𝑳𝒆𝒕’𝒔 𝒔𝒕𝒂𝒓𝒕 𝒘𝒊𝒕𝒉 𝒐𝒖𝒓 𝒏𝒆𝒊𝒈𝒉𝒃𝒐𝒓𝒉𝒐𝒐𝒅 .
Nehemiah 3:28 - Above the horse gate repaired the priests, everyone over against his own house.
“Everyone over against his house.” The priests and others (verses.
10, 23, 29, 30), whose houses were near the wall, repaired that part of the
wall opposite each of their dwellings. This suggests an important rule for
Christian workers. Let every one do the work which lies nearest to him. Let him
begin with his own family. No amount of good work elsewhere will compensate for
neglect there. Christian parents can do their best for the community by
training their children well. Then, as ability and opportunity permit, let each
seek the good of his dependents, friends, neighbours, the congregation he
worships, the city or town, the country, the Church at large, the world.
There is a reason for doing this order-
1. That which is nearest is usually best known. Its needs
can be best perceived, and how to meet them.
2. It appeals most powerfully to our hearts. Partly because
best known. The eye affects the heart (Lamentations 3:51). Partly because of
the natural affections that belong to the closer relationships. Now the
emotions of the heart are both a call to duty and a qualification for its
efficient performance. Words spoken, gifts bestowed, with feeling, are most
powerful for good.
3. It has the first claim upon us. God has placed men in
close relationships and proximity so that they may be mutually helpful as the occasion
arises. We violate the Divine order when we care for the distant to the neglect
of the near.
4. We can most easily reach it.
5. We may hope for more success in dealing with it. Because
our work will be with more knowledge more heart, and less waste of resources;
and will carry with it the weight of known character, of personal sympathy, and
the thousand influences that spring from family life, friendship, neighborhood,
etc. A man can nowhere work with so much effect as “over against his house.”

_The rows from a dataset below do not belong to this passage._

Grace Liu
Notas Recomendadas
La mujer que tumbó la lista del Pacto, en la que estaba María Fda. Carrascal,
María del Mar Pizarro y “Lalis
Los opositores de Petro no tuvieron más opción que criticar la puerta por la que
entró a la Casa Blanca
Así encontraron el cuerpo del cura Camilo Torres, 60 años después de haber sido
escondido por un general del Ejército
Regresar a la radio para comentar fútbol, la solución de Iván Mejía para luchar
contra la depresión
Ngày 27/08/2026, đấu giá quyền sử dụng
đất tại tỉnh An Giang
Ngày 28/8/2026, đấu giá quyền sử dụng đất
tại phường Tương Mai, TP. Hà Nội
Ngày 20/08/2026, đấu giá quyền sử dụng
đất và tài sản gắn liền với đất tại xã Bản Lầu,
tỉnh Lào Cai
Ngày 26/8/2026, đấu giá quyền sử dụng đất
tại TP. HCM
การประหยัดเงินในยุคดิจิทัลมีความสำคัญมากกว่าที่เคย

6. In caring for it we may be most effectually protecting
our houses. As those priests and others who built up the piece of wall nearest
them. There are perils to us and our families which may be averted by doing our
duty to those nearest to us; perils from the sullen enmity which indifference
and neglect may generate in them; perils from their ignorance, grossness, or
vice; perils from their diseases, etc.
7. When each does the work nearest to him, the whole work
will be most surely and rapidly done. Christians have yet thoroughly to follow
this order. Nevertheless, it must be admitted that there is much to be done
which cannot thus be reached. There were many parts of the wall at Jerusalem
which were opposite the house of no one, or of none able to repair them, and
there were many able and willing to assist in the work whose dwellings were not
in Jerusalem, or, if in the city, not near the wall. And so they had to labour
at a distance from their houses. In like manner, there is much Christian work
to be done where no Christians exist, or none capable of doing it; and so there
is ample room for those organizations which enable the benevolent to do good at
a distance, and even in far-off lands.